### [Required work]
Examine each line in the records below for the word "cuboid". Report how many lines contain it, and nothing else.

++++ Dataset

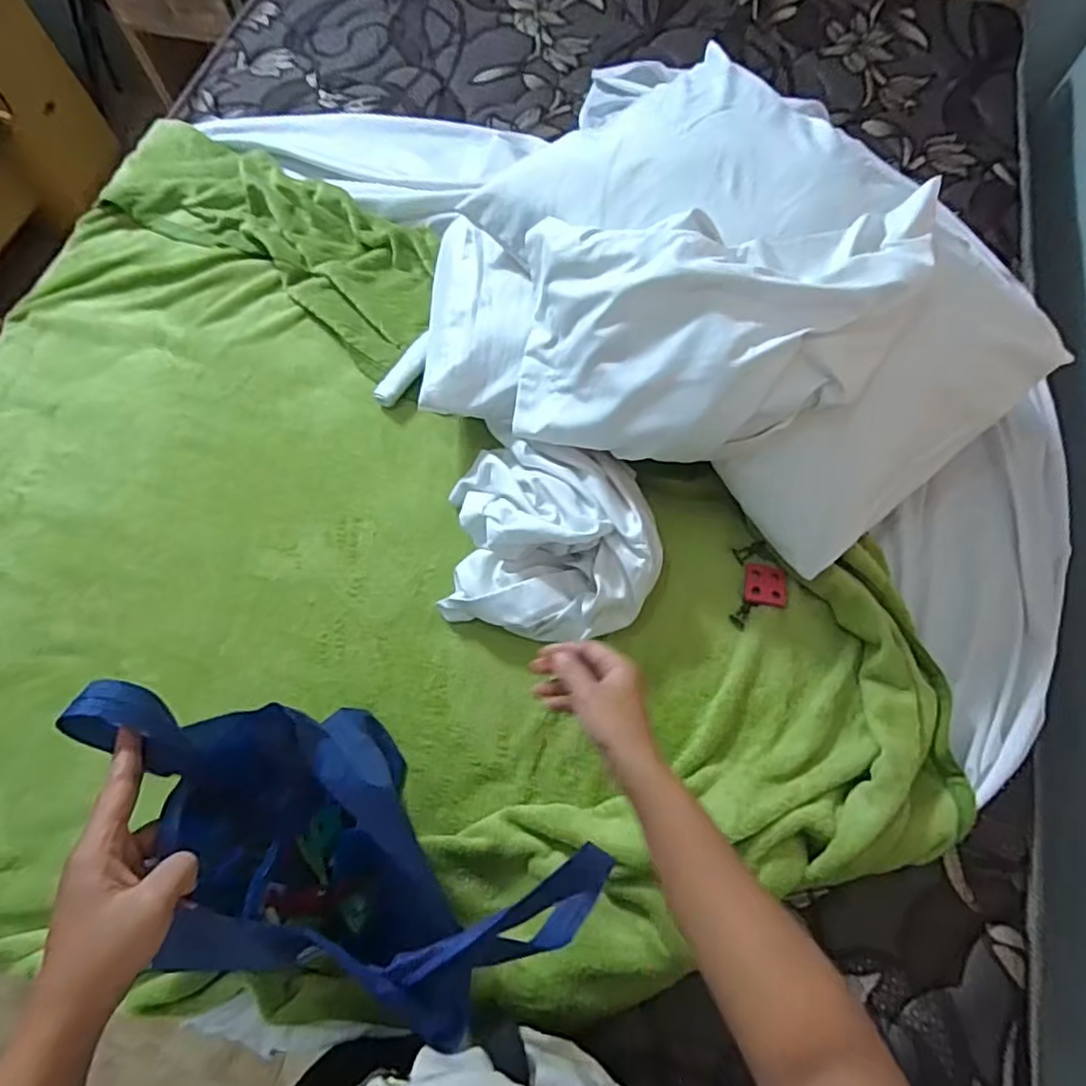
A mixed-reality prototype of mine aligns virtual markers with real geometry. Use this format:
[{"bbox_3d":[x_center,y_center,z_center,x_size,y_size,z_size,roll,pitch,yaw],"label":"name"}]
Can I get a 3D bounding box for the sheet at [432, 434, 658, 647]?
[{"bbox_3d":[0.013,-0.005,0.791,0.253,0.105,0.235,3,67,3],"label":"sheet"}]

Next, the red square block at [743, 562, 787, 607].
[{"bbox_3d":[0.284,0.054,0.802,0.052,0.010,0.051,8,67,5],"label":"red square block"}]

++++++++
++++ Dataset

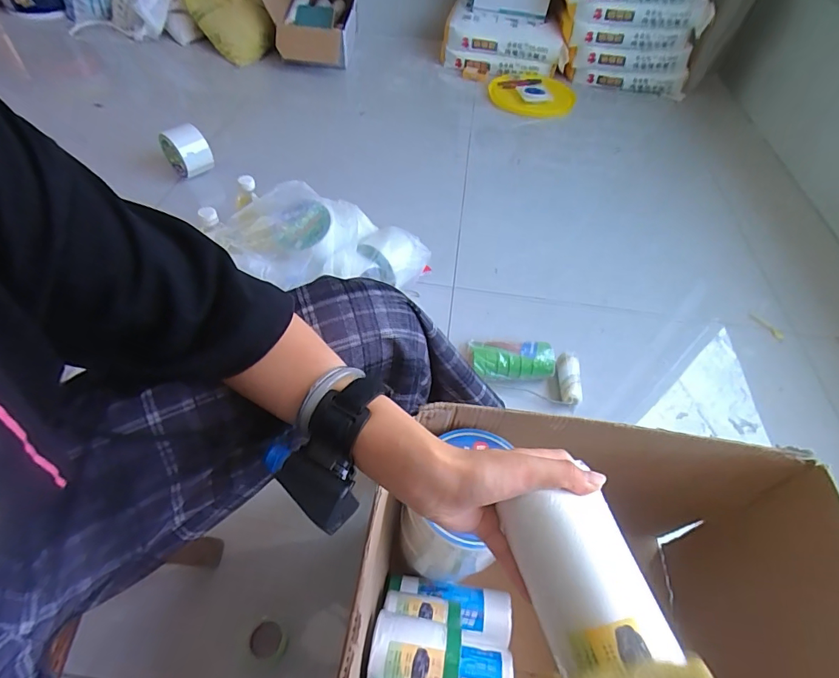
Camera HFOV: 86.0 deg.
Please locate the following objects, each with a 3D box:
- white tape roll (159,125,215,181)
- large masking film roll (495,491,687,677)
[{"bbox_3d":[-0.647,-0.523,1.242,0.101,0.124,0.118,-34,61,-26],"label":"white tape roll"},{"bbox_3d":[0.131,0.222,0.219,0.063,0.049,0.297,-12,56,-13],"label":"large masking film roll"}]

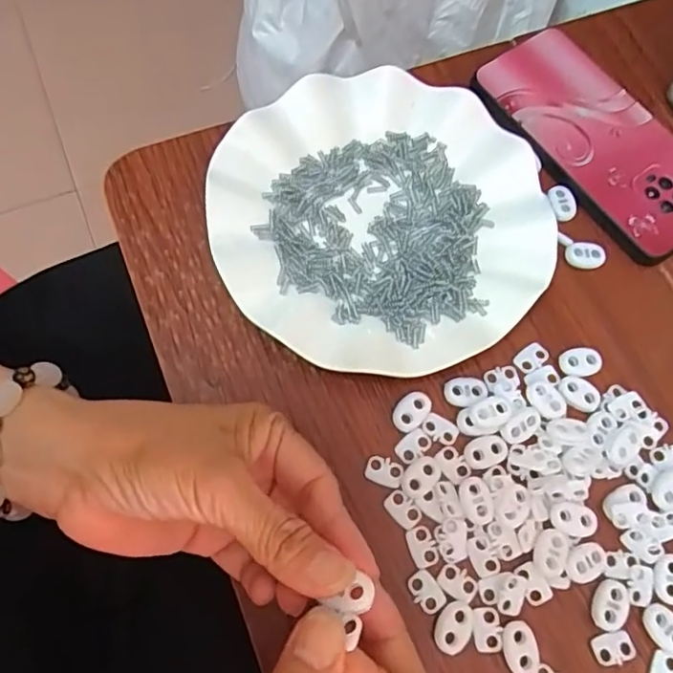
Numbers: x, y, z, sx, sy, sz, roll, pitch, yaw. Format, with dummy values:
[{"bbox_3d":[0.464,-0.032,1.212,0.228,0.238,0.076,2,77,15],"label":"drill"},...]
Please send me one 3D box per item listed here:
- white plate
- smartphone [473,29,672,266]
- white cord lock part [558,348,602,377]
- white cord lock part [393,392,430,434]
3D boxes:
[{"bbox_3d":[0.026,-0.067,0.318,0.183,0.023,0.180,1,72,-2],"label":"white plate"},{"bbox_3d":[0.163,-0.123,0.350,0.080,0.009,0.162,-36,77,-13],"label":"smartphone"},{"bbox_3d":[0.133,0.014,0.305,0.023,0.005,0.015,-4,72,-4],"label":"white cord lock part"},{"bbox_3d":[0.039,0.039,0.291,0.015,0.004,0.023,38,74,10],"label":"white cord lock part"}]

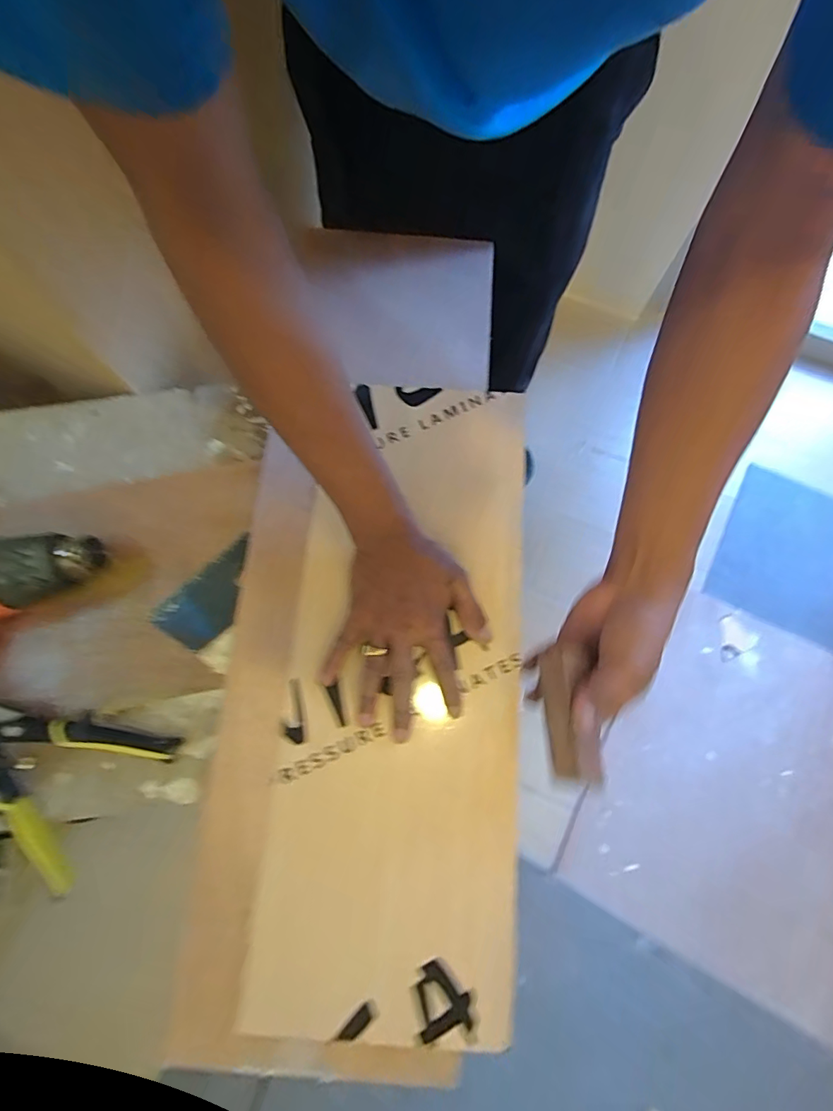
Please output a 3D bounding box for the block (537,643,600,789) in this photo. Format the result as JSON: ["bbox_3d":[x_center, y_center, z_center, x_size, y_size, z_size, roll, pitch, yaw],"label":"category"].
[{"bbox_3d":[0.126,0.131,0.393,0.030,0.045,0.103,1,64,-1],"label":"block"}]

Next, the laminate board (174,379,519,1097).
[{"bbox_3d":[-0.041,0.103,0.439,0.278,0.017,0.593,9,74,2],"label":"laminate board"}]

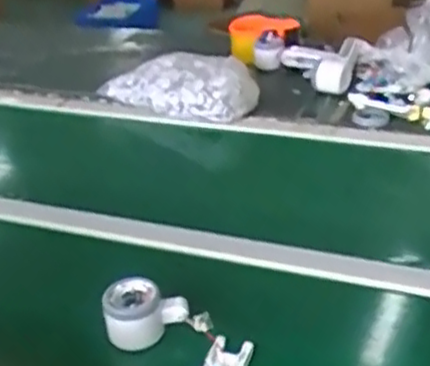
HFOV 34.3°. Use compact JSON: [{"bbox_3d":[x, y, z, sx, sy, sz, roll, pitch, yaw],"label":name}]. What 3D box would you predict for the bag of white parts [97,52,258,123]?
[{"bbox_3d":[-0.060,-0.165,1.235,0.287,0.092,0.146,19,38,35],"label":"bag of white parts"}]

++++++++
++++ Dataset

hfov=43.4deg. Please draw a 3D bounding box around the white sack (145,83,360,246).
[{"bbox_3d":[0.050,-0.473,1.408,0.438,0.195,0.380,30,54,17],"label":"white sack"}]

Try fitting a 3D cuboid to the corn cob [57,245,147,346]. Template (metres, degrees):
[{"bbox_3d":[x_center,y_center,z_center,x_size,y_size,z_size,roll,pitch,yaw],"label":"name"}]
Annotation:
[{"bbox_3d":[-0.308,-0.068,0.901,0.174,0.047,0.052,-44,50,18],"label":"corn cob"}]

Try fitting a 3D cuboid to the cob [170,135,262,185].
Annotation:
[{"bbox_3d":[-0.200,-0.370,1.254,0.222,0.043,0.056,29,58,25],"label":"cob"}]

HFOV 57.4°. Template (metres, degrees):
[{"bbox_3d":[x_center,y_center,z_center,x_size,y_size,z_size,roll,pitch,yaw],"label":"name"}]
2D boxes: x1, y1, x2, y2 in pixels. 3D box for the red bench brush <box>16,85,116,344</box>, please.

++++++++

### [Written solution]
2